## BRANO DELL'ESERCIZIO
Triste la Sicilia: tirocinanti beffati da una formazione che và in un binario morto senza assunzione del lavoro.
Da Oreste Lauria portavoce regionale dei tirocinanti della regione siciliana
Triste la Sicilia: tirocinanti beffati da una formazione che và in un binario morto senza assunzione del lavoro.
Sempre più disoccupati.
Chiedo interventi urgenti istituzionali per strutturare la legge salva precari in Sicilia.
Il disastro dei tirocini regionali in Sicilia: la mia battaglia per il diritto al lavoro
Come portavoce regionale dei tirocinanti siciliani, seguo ormai da moltissimi anni e con estrema attenzione le vicende dei lavoratori precari della nostra isola. Ci troviamo di fronte a una vera emergenza sociale che riguarda le prospettive di vita di migliaia di persone. Per questo, chiedo con urgenza alle istituzioni di affrontare finalmente il tema del lavoro in Sicilia con la serietà che merita.
La mia denuncia e il mio impegno
La mia battaglia si concentra sulla tutela dei lavoratori precari, con un obiettivo chiaro: il riconoscimento e la contrattualizzazione di chi ha vissuto l’esperienza del tirocinio senza sbocchi. In questi anni, mi sono speso in prima persona per:
Guidare la protesta: Come voce dei tirocinanti, ho guidato numerose iniziative per denunciare l’abbandono istituzionale subito dopo la conclusione dei percorsi formativi. Non possiamo accettare che la formazione resti un binario morto; chiediamo lo sblocco immediato delle procedure per l’inserimento lavorativo.
Contestare le politiche attive: Ho contestato apertamente la gestione regionale delle politiche occupazionali. Sollecito l’attuazione di piani straordinari che vadano oltre il precariato storico e favoriscano un reale ricambio generazionale nella Pubblica Amministrazione.
Promuovere il dialogo: Ho cercato costantemente il confronto con l’Assessorato al Lavoro e i rappresentanti politici, spingendo per l’approvazione di emendamenti e norme “salva-precari” sia a livello regionale che nazionale.
Le mie richieste alle Istituzioni
Non chiedo assistenzialismo, ma dignità. Le mie proposte aggiornate prevedono:
Una Legge Regionale per l’occupazione: Chiedo una norma che colleghi la partecipazione ai bandi a concrete opportunità di inserimento nel mercato del lavoro, affinché i tirocini non siano più fini a se stessi.
Tutela dei diritti: Continuo a monitorare i pagamenti arretrati e i rapporti con il dipartimento regionale del lavoro, agendo come punto di riferimento per chi si sente invisibile.
Utilizzo strategico dei fondi: È necessario che il Governo Regionale utilizzi i fondi europei per creare leggi specifiche per il reinserimento delle categorie svantaggiate e dei disoccupati che oggi vivono ai margini della povertà.
La mia attività resta radicata nella difesa dei lavoratori “invisibili”. Continuerò a lottare affinché la precarietà non sia più la norma, ma un ricordo del passato per la nostra Sicilia.

## ESTRATTI DEI RECORD

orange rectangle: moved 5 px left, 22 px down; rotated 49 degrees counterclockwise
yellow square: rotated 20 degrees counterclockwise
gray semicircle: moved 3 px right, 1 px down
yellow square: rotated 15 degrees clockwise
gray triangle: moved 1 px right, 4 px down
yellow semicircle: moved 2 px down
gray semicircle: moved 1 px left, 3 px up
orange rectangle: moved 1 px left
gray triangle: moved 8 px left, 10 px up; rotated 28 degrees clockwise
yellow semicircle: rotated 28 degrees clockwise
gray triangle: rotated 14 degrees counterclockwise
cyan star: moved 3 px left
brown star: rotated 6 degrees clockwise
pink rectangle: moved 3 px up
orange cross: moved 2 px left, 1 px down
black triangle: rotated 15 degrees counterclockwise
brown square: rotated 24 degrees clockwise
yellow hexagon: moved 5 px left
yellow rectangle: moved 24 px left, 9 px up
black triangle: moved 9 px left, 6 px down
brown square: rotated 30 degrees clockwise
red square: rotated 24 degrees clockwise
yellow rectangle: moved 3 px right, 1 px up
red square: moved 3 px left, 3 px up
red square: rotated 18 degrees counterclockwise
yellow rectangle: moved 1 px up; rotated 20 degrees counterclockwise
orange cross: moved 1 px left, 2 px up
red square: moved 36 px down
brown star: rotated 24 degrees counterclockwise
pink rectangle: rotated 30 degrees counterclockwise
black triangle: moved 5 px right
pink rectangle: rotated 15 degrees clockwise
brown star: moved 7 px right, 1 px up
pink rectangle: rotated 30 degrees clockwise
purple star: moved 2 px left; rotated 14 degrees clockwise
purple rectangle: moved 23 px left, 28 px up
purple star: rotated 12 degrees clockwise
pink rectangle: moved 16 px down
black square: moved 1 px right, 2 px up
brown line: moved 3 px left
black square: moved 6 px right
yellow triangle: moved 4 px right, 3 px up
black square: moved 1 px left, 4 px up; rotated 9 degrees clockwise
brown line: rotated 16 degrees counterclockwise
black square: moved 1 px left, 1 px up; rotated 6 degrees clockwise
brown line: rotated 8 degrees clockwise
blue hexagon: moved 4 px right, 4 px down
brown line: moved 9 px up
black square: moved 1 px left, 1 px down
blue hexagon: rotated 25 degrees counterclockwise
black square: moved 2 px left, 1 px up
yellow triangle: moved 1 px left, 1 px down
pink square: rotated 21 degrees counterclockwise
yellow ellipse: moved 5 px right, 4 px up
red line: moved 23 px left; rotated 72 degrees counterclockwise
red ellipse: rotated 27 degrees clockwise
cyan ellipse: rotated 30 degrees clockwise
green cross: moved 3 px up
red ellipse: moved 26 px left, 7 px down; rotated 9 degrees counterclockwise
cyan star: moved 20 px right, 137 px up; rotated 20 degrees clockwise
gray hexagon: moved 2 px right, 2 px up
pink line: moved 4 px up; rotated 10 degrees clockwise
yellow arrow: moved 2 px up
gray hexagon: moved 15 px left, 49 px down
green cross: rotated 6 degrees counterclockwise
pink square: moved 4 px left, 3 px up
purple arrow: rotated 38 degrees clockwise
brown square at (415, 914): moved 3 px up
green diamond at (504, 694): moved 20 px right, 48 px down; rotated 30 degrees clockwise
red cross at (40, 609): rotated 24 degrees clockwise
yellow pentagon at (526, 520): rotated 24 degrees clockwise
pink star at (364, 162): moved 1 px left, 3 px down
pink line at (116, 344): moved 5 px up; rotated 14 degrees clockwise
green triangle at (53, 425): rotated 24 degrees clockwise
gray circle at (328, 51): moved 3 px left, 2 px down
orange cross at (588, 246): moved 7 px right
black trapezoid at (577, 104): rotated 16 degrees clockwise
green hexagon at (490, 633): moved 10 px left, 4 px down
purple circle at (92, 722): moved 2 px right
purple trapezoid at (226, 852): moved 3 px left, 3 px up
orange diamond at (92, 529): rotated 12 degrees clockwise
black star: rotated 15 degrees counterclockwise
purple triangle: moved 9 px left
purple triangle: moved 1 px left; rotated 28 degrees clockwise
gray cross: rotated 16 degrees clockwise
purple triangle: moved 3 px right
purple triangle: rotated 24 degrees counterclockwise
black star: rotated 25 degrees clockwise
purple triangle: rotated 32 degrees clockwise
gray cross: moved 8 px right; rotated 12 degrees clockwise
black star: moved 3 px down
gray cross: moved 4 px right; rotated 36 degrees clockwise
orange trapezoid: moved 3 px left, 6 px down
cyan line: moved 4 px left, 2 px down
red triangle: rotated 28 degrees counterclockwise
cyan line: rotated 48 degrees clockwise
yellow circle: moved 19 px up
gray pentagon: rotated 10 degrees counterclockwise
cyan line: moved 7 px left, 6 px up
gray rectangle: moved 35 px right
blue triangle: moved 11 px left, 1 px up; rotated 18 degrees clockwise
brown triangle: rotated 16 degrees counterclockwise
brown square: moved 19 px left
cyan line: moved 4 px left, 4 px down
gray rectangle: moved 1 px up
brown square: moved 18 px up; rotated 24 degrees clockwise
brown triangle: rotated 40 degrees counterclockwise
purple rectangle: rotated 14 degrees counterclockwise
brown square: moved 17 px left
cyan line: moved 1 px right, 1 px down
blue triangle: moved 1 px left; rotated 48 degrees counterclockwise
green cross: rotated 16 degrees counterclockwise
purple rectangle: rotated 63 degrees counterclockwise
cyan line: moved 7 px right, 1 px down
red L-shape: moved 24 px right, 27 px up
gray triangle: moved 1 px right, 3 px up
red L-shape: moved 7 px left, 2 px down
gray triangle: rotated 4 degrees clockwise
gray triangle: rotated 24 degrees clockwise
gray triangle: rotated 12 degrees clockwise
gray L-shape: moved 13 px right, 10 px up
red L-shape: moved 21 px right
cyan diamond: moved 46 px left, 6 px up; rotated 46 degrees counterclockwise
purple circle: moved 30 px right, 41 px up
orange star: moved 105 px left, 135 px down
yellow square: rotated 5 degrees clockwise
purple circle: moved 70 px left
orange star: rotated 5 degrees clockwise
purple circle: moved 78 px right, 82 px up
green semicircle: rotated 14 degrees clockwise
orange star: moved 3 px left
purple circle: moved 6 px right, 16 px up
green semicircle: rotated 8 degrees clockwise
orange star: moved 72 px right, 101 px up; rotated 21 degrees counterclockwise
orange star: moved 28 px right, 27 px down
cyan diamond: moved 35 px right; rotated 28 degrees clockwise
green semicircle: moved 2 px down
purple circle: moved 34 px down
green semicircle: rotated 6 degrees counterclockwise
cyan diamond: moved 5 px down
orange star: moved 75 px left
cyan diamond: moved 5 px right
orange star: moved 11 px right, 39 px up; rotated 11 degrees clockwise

## IL TUO COMPITO
Rispondi in breve a queste domande sul testo dei tirocinanti siciliani.
1. Quale ruolo ricopre Oreste Lauria?
2. Con quale assessorato si è cercato costantemente il confronto?
3. Quali fondi dovrebbe utilizzare il Governo Regionale?

## RISPOSTA AL COMPITO
1. È il portavoce regionale dei tirocinanti della regione siciliana.
2. Con l'Assessorato al Lavoro.
3. I fondi europei.